Can you print each line of the records below word for word, without changing anything?

Collection entries

◇ ◇ ◇ ◇

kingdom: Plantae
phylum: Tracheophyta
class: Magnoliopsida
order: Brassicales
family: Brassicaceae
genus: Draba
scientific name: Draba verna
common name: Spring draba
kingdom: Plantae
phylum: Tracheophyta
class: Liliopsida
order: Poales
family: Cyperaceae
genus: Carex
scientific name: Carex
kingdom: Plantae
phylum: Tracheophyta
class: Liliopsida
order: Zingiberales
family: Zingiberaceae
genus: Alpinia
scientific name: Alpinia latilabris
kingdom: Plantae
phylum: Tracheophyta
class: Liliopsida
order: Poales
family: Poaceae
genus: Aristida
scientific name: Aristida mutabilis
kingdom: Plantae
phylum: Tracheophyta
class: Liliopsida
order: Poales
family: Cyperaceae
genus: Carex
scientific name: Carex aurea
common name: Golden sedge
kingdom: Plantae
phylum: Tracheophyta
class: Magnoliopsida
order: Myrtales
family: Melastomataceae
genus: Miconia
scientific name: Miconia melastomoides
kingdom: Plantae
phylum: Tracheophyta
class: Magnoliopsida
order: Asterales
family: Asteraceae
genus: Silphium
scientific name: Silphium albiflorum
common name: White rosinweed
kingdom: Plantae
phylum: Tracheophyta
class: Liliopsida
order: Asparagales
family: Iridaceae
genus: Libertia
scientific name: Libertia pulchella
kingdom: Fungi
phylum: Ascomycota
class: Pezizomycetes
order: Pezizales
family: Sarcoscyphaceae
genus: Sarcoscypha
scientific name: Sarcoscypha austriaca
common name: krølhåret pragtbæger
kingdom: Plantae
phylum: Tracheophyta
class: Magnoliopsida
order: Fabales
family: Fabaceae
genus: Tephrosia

◇ ◇ ◇ ◇

Answer for the task:
kingdom: Plantae
phylum: Tracheophyta
class: Magnoliopsida
order: Brassicales
family: Brassicaceae
genus: Draba
scientific name: Draba verna
common name: Spring draba
kingdom: Plantae
phylum: Tracheophyta
class: Liliopsida
order: Poales
family: Cyperaceae
genus: Carex
scientific name: Carex
kingdom: Plantae
phylum: Tracheophyta
class: Liliopsida
order: Zingiberales
family: Zingiberaceae
genus: Alpinia
scientific name: Alpinia latilabris
kingdom: Plantae
phylum: Tracheophyta
class: Liliopsida
order: Poales
family: Poaceae
genus: Aristida
scientific name: Aristida mutabilis
kingdom: Plantae
phylum: Tracheophyta
class: Liliopsida
order: Poales
family: Cyperaceae
genus: Carex
scientific name: Carex aurea
common name: Golden sedge
kingdom: Plantae
phylum: Tracheophyta
class: Magnoliopsida
order: Myrtales
family: Melastomataceae
genus: Miconia
scientific name: Miconia melastomoides
kingdom: Plantae
phylum: Tracheophyta
class: Magnoliopsida
order: Asterales
family: Asteraceae
genus: Silphium
scientific name: Silphium albiflorum
common name: White rosinweed
kingdom: Plantae
phylum: Tracheophyta
class: Liliopsida
order: Asparagales
family: Iridaceae
genus: Libertia
scientific name: Libertia pulchella
kingdom: Fungi
phylum: Ascomycota
class: Pezizomycetes
order: Pezizales
family: Sarcoscyphaceae
genus: Sarcoscypha
scientific name: Sarcoscypha austriaca
common name: krølhåret pragtbæger
kingdom: Plantae
phylum: Tracheophyta
class: Magnoliopsida
order: Fabales
family: Fabaceae
genus: Tephrosia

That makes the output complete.